### DESCRIPTION OF THE TASK:
When the line containing "[66,738,128,747] [237,737,414,747] ETH" appears in the data below, begin copying there and stop only after the line containing "[287,815,505,825] [66,842,117,854] [237,841,548,854]".

Edit difference data:
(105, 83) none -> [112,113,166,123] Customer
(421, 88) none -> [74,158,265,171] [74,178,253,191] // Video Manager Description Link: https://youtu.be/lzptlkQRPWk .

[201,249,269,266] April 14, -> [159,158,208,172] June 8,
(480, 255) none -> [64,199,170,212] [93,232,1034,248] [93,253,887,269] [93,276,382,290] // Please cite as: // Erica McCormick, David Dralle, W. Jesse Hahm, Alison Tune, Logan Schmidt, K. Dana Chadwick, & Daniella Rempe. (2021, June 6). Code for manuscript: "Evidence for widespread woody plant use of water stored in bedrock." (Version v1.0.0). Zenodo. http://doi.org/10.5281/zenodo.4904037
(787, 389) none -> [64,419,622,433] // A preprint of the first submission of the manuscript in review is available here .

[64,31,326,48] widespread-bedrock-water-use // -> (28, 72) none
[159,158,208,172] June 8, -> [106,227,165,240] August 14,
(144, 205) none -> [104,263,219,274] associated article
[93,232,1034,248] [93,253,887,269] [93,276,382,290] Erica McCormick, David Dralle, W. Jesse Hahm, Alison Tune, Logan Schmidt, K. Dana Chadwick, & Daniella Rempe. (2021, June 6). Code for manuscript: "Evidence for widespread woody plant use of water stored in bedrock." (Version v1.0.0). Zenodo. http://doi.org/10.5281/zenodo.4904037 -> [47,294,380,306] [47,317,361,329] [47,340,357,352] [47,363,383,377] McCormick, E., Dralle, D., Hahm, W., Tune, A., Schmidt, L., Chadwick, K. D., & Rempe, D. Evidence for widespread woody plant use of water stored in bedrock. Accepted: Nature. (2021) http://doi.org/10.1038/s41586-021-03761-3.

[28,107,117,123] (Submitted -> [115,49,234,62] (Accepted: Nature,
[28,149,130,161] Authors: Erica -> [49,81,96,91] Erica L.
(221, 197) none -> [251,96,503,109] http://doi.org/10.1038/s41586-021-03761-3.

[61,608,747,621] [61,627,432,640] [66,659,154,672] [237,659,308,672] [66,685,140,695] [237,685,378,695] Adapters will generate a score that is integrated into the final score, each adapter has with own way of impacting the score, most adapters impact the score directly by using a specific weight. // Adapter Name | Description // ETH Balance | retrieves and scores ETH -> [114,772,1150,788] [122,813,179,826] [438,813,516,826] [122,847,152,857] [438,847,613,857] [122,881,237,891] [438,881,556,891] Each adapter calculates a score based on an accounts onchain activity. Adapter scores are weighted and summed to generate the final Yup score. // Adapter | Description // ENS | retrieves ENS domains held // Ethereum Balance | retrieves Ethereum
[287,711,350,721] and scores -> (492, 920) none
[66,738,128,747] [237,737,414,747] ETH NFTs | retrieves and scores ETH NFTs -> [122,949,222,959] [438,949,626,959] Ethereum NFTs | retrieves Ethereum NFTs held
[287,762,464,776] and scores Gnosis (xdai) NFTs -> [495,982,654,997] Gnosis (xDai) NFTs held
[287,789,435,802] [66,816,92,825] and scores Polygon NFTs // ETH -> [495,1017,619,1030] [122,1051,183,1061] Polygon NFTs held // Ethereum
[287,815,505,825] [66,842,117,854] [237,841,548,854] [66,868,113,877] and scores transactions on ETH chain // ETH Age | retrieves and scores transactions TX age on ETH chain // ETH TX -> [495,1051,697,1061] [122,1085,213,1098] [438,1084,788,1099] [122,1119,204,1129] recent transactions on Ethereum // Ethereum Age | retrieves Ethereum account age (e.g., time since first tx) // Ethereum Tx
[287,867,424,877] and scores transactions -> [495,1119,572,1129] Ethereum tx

### SOLUTION FOR THIS EXERCISE:
[66,738,128,747] [237,737,414,747] ETH NFTs | retrieves and scores ETH NFTs -> [122,949,222,959] [438,949,626,959] Ethereum NFTs | retrieves Ethereum NFTs held
[287,762,464,776] and scores Gnosis (xdai) NFTs -> [495,982,654,997] Gnosis (xDai) NFTs held
[287,789,435,802] [66,816,92,825] and scores Polygon NFTs // ETH -> [495,1017,619,1030] [122,1051,183,1061] Polygon NFTs held // Ethereum
[287,815,505,825] [66,842,117,854] [237,841,548,854] [66,868,113,877] and scores transactions on ETH chain // ETH Age | retrieves and scores transactions TX age on ETH chain // ETH TX -> [495,1051,697,1061] [122,1085,213,1098] [438,1084,788,1099] [122,1119,204,1129] recent transactions on Ethereum // Ethereum Age | retrieves Ethereum account age (e.g., time since first tx) // Ethereum Tx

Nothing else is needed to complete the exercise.